• **Given information**:
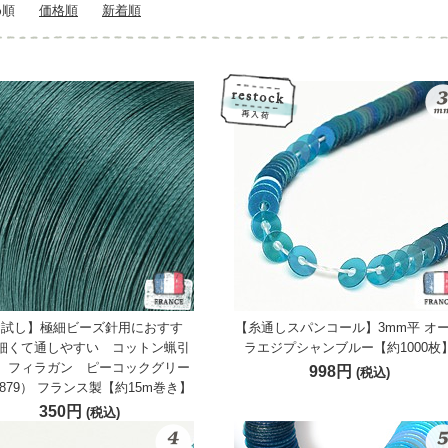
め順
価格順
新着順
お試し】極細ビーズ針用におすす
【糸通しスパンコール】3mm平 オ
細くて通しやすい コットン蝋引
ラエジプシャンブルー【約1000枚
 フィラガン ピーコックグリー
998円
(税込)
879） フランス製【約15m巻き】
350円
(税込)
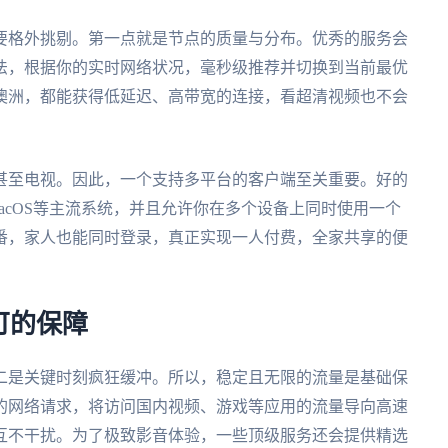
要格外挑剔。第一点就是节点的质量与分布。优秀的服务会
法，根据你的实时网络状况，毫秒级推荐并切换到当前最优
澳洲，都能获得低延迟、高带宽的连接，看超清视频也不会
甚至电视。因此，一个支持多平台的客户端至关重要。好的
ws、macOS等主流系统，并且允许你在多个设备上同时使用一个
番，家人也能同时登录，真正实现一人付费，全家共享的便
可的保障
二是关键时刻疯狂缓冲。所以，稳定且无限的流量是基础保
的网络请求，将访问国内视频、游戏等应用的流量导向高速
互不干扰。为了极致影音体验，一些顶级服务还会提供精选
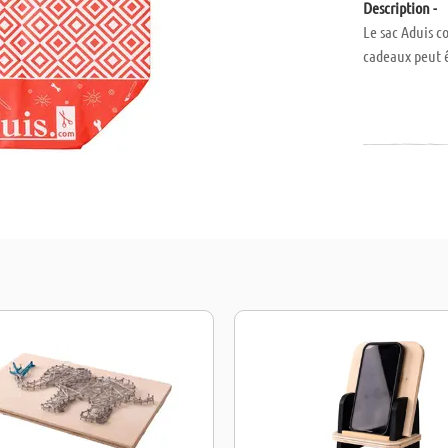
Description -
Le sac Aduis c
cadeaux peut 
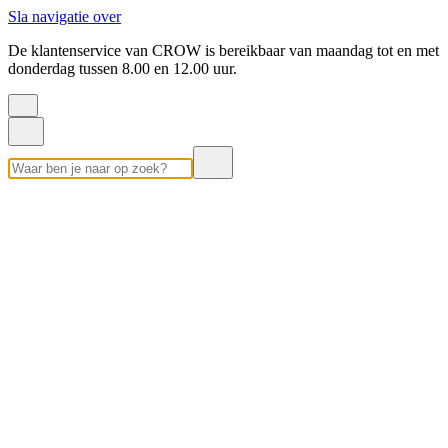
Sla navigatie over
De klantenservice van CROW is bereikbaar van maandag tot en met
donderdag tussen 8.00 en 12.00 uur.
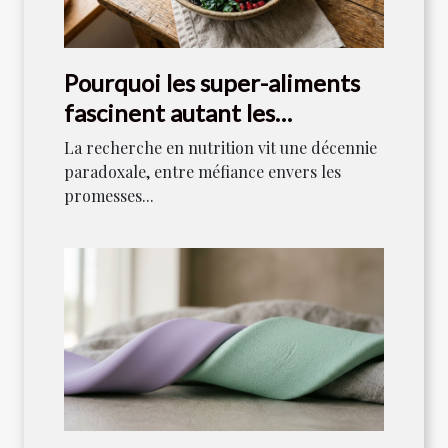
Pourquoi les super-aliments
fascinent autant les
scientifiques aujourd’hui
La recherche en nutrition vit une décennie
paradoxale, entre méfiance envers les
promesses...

• **Instructions for the task**:
The expected output is every entry above, retyped exactly, with the pictures removed.

• **Result of this exercise**:
め順
価格順
新着順
お試し】極細ビーズ針用におすす
【糸通しスパンコール】3mm平 オ
細くて通しやすい コットン蝋引
ラエジプシャンブルー【約1000枚
 フィラガン ピーコックグリー
998円
(税込)
879） フランス製【約15m巻き】
350円
(税込)
要格外挑剔。第一点就是节点的质量与分布。优秀的服务会
法，根据你的实时网络状况，毫秒级推荐并切换到当前最优
澳洲，都能获得低延迟、高带宽的连接，看超清视频也不会
甚至电视。因此，一个支持多平台的客户端至关重要。好的
ws、macOS等主流系统，并且允许你在多个设备上同时使用一个
番，家人也能同时登录，真正实现一人付费，全家共享的便
可的保障
二是关键时刻疯狂缓冲。所以，稳定且无限的流量是基础保
的网络请求，将访问国内视频、游戏等应用的流量导向高速
互不干扰。为了极致影音体验，一些顶级服务还会提供精选
Description -
Le sac Aduis c
cadeaux peut 
Sla navigatie over
De klantenservice van CROW is bereikbaar van maandag tot en met
donderdag tussen 8.00 en 12.00 uur.
Pourquoi les super-aliments
fascinent autant les
scientifiques aujourd’hui
La recherche en nutrition vit une décennie
paradoxale, entre méfiance envers les
promesses...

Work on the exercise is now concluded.